According to Press Note 2 of 2005 issued by the Department of Industrial Policy and Promotion, there are certain conditions for foreign investment in the real estate sector. The relevant conditions are as follows:

i. Minimum capitalization of US$10 million for wholly owned subsidiaries and US$ 5 million for joint ventures with Indian partners. The funds would have to be brought in within six months of commencement of business of the Company.

ii. Original investment cannot be repatriated before a period of three years from completion of minimum capitalization. However, the investor may be permitted to exit earlier with prior approval of the Government through the FIPS.

The lock-in of 3 years, specified in condition (ii) above, has purportedly been introduced to ensure that only investors with a long-term horizon invest in the real estate/ construction sector. There was some doubt as to the meaning of the expression “original investment” as the lock-in applies to that. While it appears that the Government had initially clarified that the lock-in of 3 years would apply to the initial investment only, it has now adopted the position that the lock-in applies to all foreign investment (and not just the initial investment).

The Mint carries a report that explains the position:

The department of industrial policy and promotion (DIPP) has made it clear that the lock-in period of three years applicable on foreign investments in realty projects—under Press Note 2 of 2005 series—is for the entire investment, against a previous understanding that it applied only for the initial investment.

“We do not know what was the interpretation previously. But the press note meant the lock-in period is applicable for the entire investment. We have already clarified that and we stand by that,” said a DIPP official who spoke on condition of anonymity.

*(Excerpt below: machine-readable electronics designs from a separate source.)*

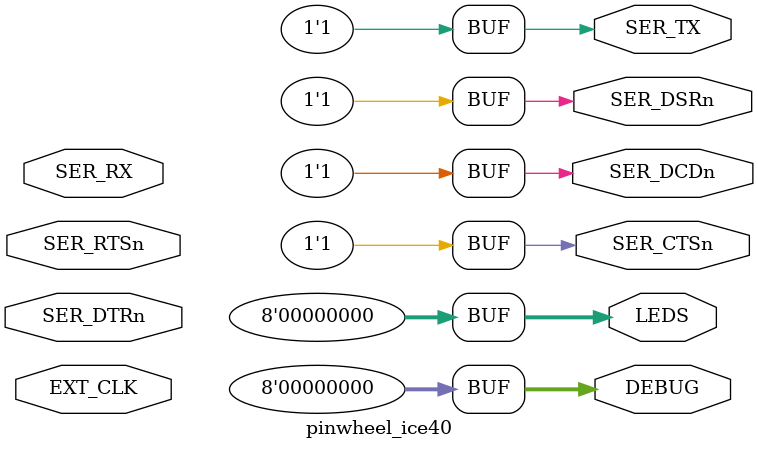
<source format=sv>
`ifndef TOP_ICE40_SV
`define TOP_ICE40_SV
`default_nettype none

`include "ice40/SB_PLL40_CORE.v"


//==============================================================================

module pinwheel_ice40(
  input  logic EXT_CLK,
  output logic SER_DCDn,
  output logic SER_DSRn,
  input  logic SER_DTRn,
  input  logic SER_RTSn,
  output logic SER_CTSn,
  output logic SER_TX,
  input  logic SER_RX,

  // On-board LEDs
  output logic [7:0] LEDS,

  // Top pin row connection to logic analyser
  output logic [7:0] DEBUG
);

  initial begin
    int i;

    SER_DCDn = 1;
    SER_DSRn = 1;
    SER_CTSn = 1;
    SER_TX = 1;

    for (i = 0; i < 8; i++) LEDS[i]  = 0;
    for (i = 0; i < 8; i++) DEBUG[i] = 0;
  end

  logic CLK;
  logic pll_lock;
  localparam pll_clock_rate = 24000000;
  localparam ser_clock_rate = 1200;

  /**
   * PLL configuration
   *
   * This Verilog module was generated automatically
   * using the icepll tool from the IceStorm project.
   * Use at your own risk.
   *
   * Given input frequency:        12.000 MHz
   * Requested output frequency:   24.000 MHz
   * Achieved output frequency:    24.000 MHz
   */
  SB_PLL40_CORE #(
    .FEEDBACK_PATH("SIMPLE"),
    .DIVR(4'b0000),         // DIVR =  0
    .DIVF(7'b0111111),      // DIVF = 63
    .DIVQ(3'b101),          // DIVQ =  5
    .FILTER_RANGE(3'b001)   // FILTER_RANGE = 1
  )
  uut (
    .LOCK(pll_lock),
    .RESETB(1'b1),
    .BYPASS(1'b0),
    .REFERENCECLK(EXT_CLK),
    .PLLOUTCORE(CLK)
  );


  logic reset;
  assign reset = !pll_lock;

  //assign LEDS[0] = rdata[0];
  //assign LEDS[1] = rdata[1];
  //assign LEDS[2] = rdata[2];
  //assign LEDS[3] = rdata[3];
  //assign LEDS[4] = rdata[4];
  //assign LEDS[5] = rdata[5];
  //assign LEDS[6] = rdata[6];
  //assign LEDS[7] = rdata[7];

endmodule

//==============================================================================

`endif // TOP_ICE40_SV

</source>
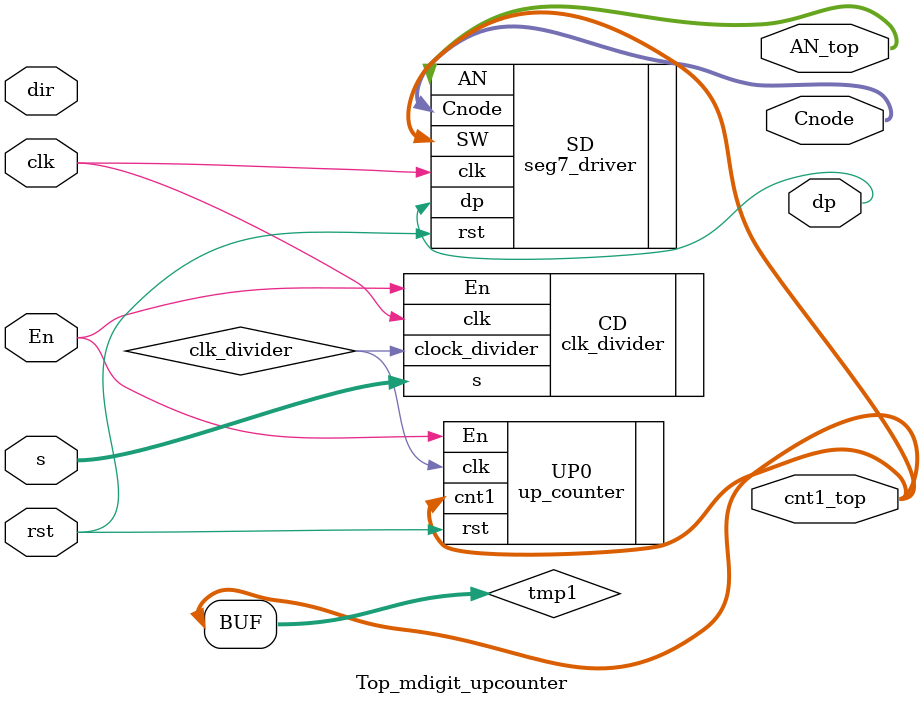
<source format=v>
`timescale 1ns / 1ps


module Top_mdigit_upcounter
(
    input clk,rst,
    input [4:0] s,
    input dir,
    input En,
    
    output dp,
    output wire [6:0] Cnode,//7 segment display
    output wire [7:0] AN_top,//7 segment display
    output wire [7:0] cnt1_top//led display
    
    );
    reg [31:0] SW;
    
    wire clk_divider;
    wire [7:0] tmp1;    
    
    
    
            clk_divider CD
                    (
                    .clk(clk),
                    //.rst(rst),
                    .En(En),
                    .s(s),
                    .clock_divider(clk_divider)      
                    );
                    
            /*wire tmp1;
            assign tmp1 = clk_divider;*/
            
            up_counter UP0
                    (
                    .clk(clk_divider),
                    .rst(rst),
                    .En(En),
                    .cnt1(cnt1_top)
                    );
                    assign tmp1 = cnt1_top;
        /*seg7_wrapper(
                   .clk(clk),
                   .rst(rst),
                   .dir(dir),
                   .Cnode(Cnode),
                   .SW(tmp),
                   .dp(dp), 
                   .AN(AN_top) 
                   );*/
        
       seg7_driver SD
                   (
                   .clk(clk),
                   .rst(rst),
                   .SW(tmp1),
                   .Cnode(Cnode), 
                   .dp(dp), 
                   .AN(AN_top)
                   );
    
endmodule

</source>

The DIPP had clarified on its bulletin board on 15 July that “original investment means the entire investment brought in as FDI (foreign direct investment) for the purpose of taking up PN 2 (2005) compliant construction development projects which would then remain locked in for three years.” Responding to a further query, the department on Thursday clarified on its bulletin board that “the clarification posted recently (on 15 July) is the correct policy position”.

While this interpretation is beneficial to the investee companies, it may curtail exit options that may be contractually available to foreign investors.